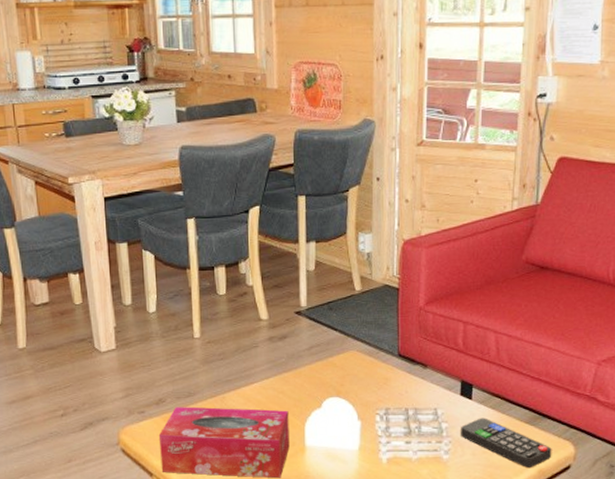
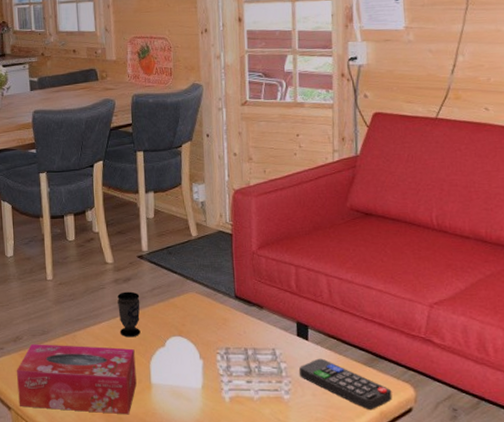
cup: none [272,350,296,399] -> present [117,291,141,338]

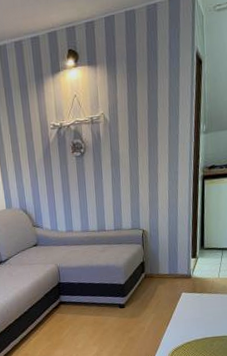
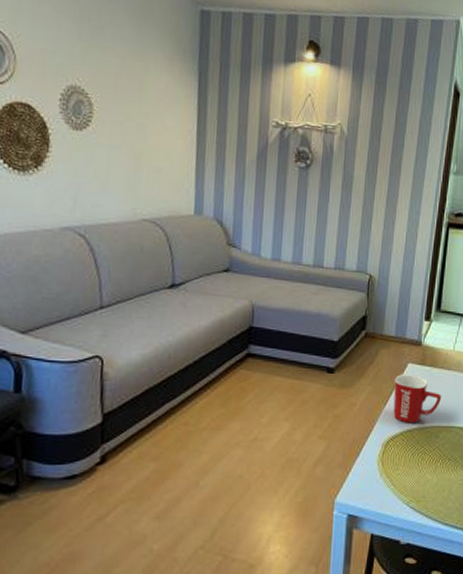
mug: none [172,301,213,338] -> present [393,374,442,423]

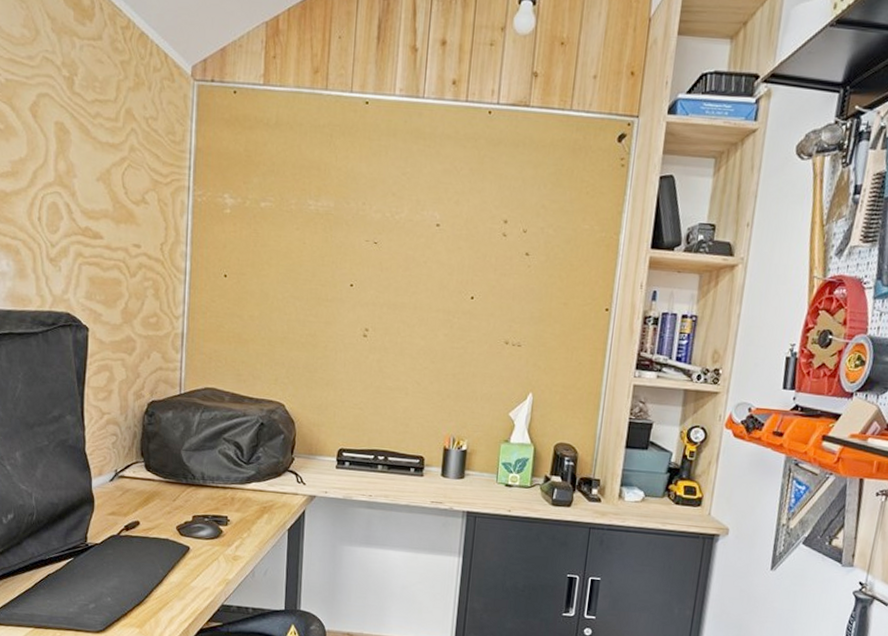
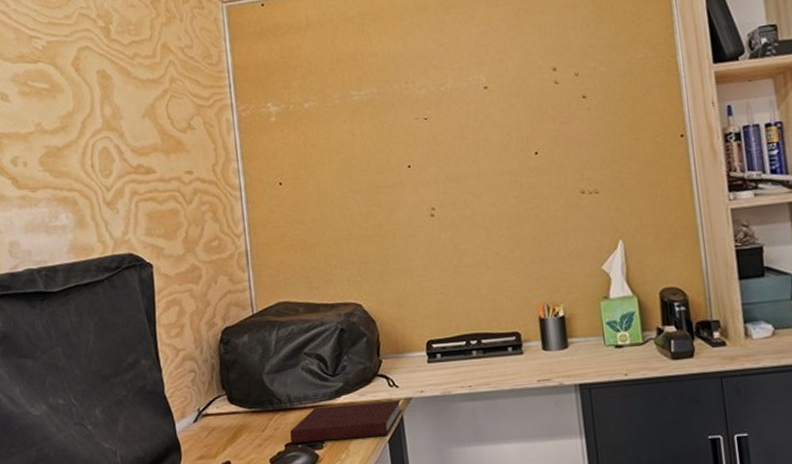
notebook: none [198,488,306,524] -> present [289,399,402,444]

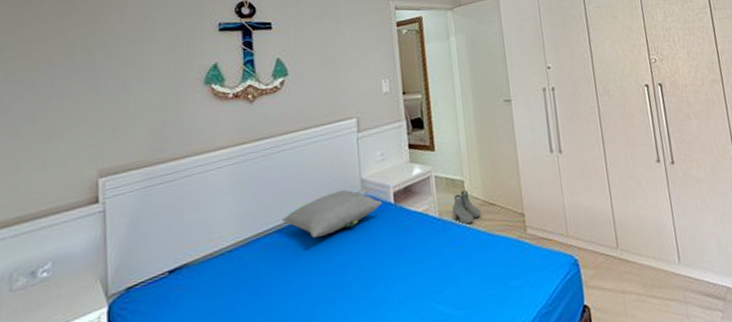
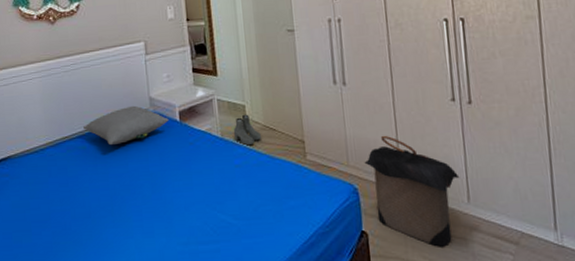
laundry hamper: none [583,201,670,313] -> present [364,135,460,247]

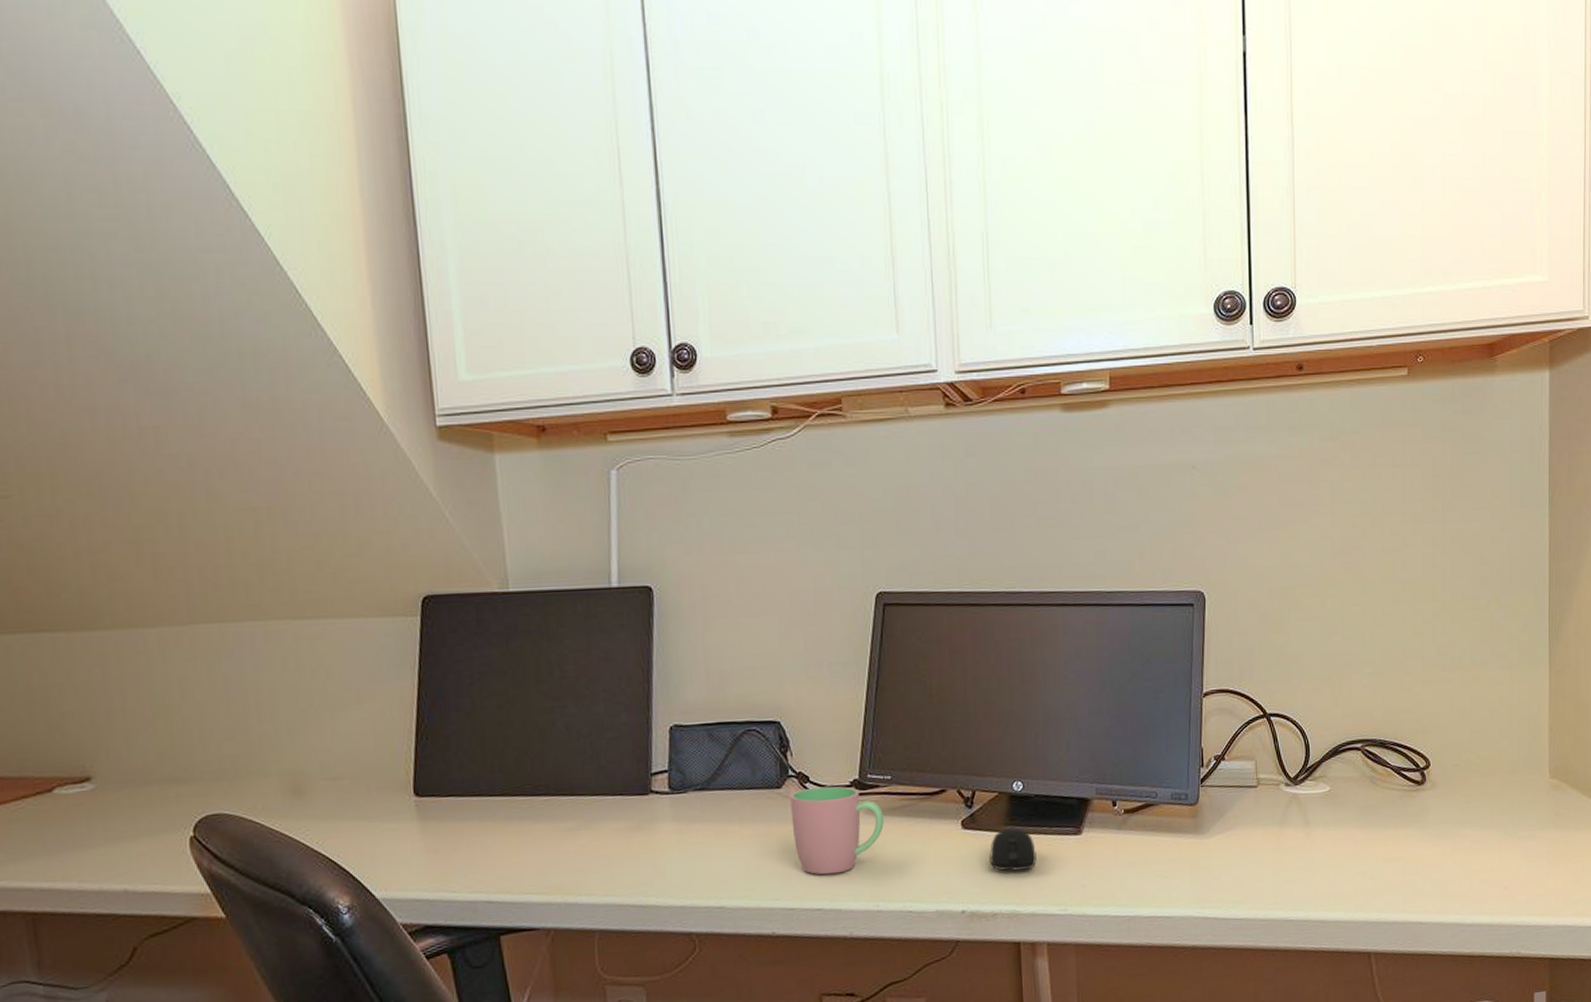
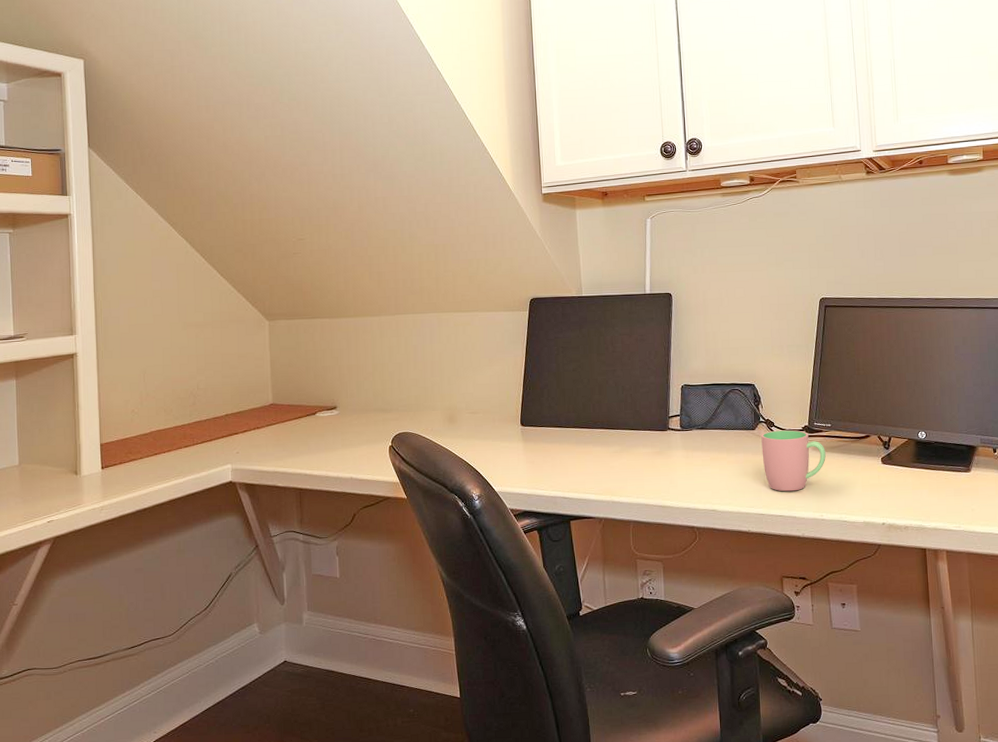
computer mouse: present [990,827,1037,872] -> none [902,465,937,496]

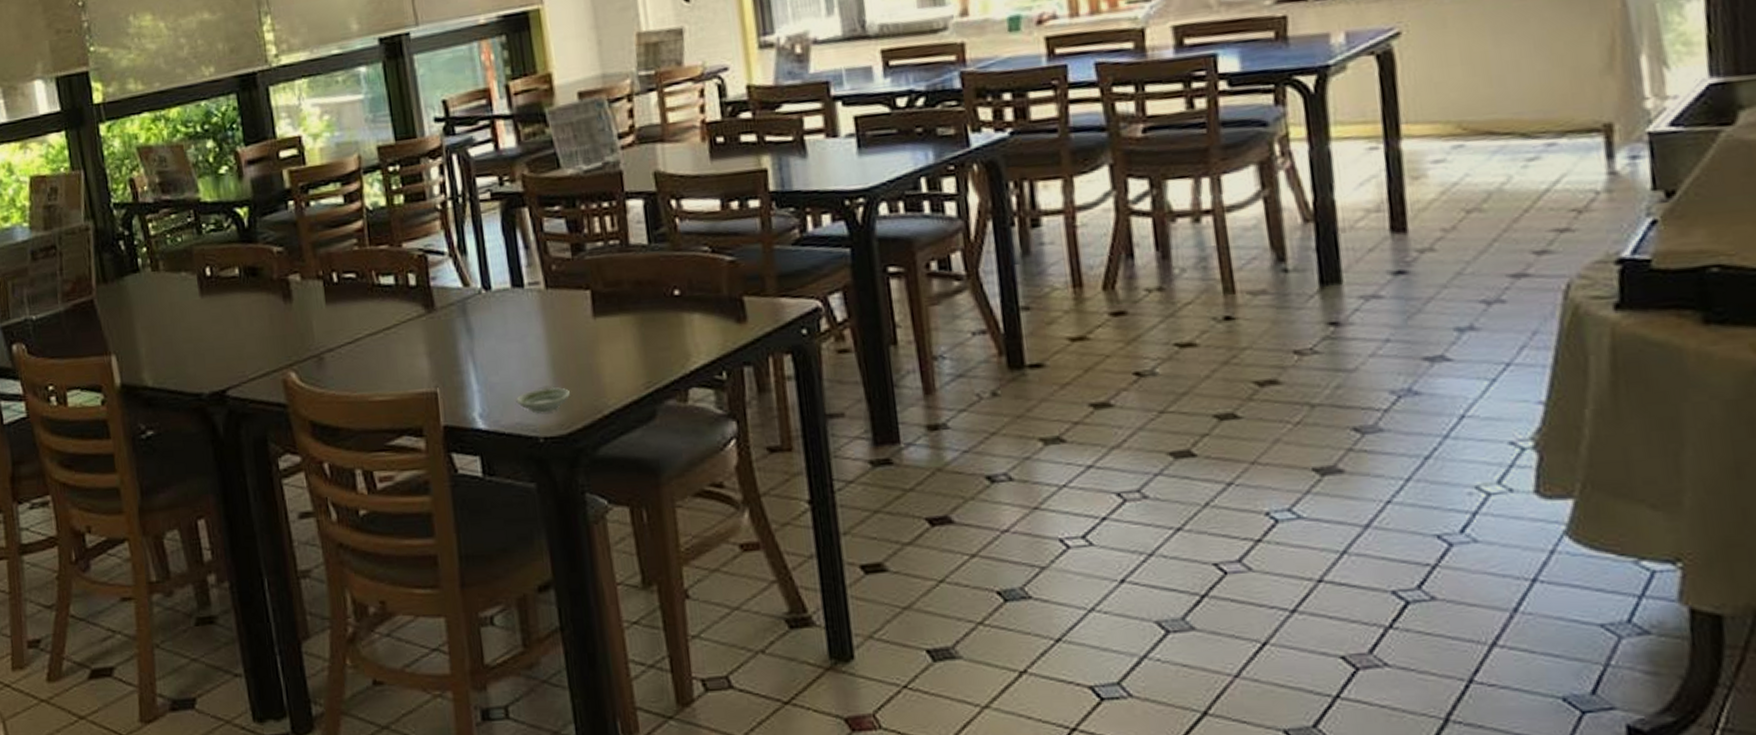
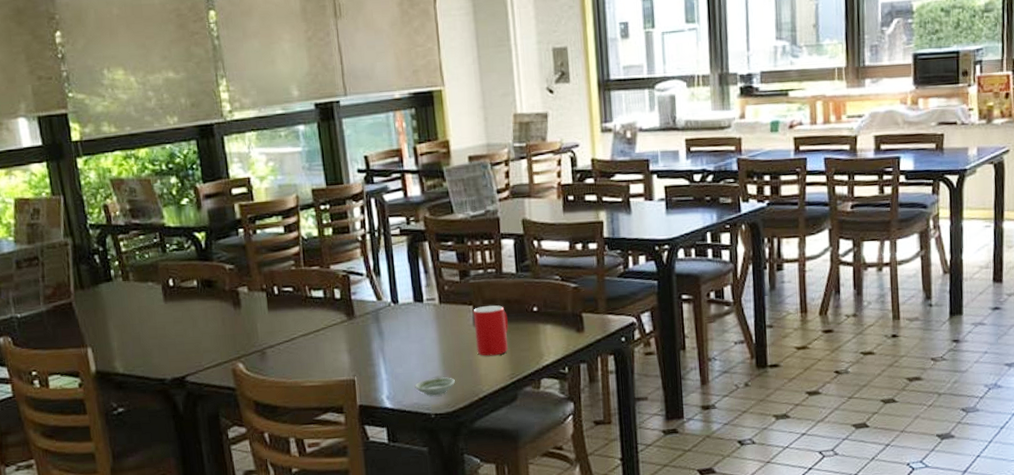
cup: none [591,288,641,358] -> present [473,305,508,356]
===============
= JOB =
Reproduce the lines from the one holding "notebook: none [198,488,306,524]" through the end of the entries above exactly, keeping both ends and dropping every picture.

= RESULT OF THE EXERCISE =
notebook: none [198,488,306,524] -> present [289,399,402,444]

laundry hamper: none [583,201,670,313] -> present [364,135,460,247]

computer mouse: present [990,827,1037,872] -> none [902,465,937,496]

cup: none [591,288,641,358] -> present [473,305,508,356]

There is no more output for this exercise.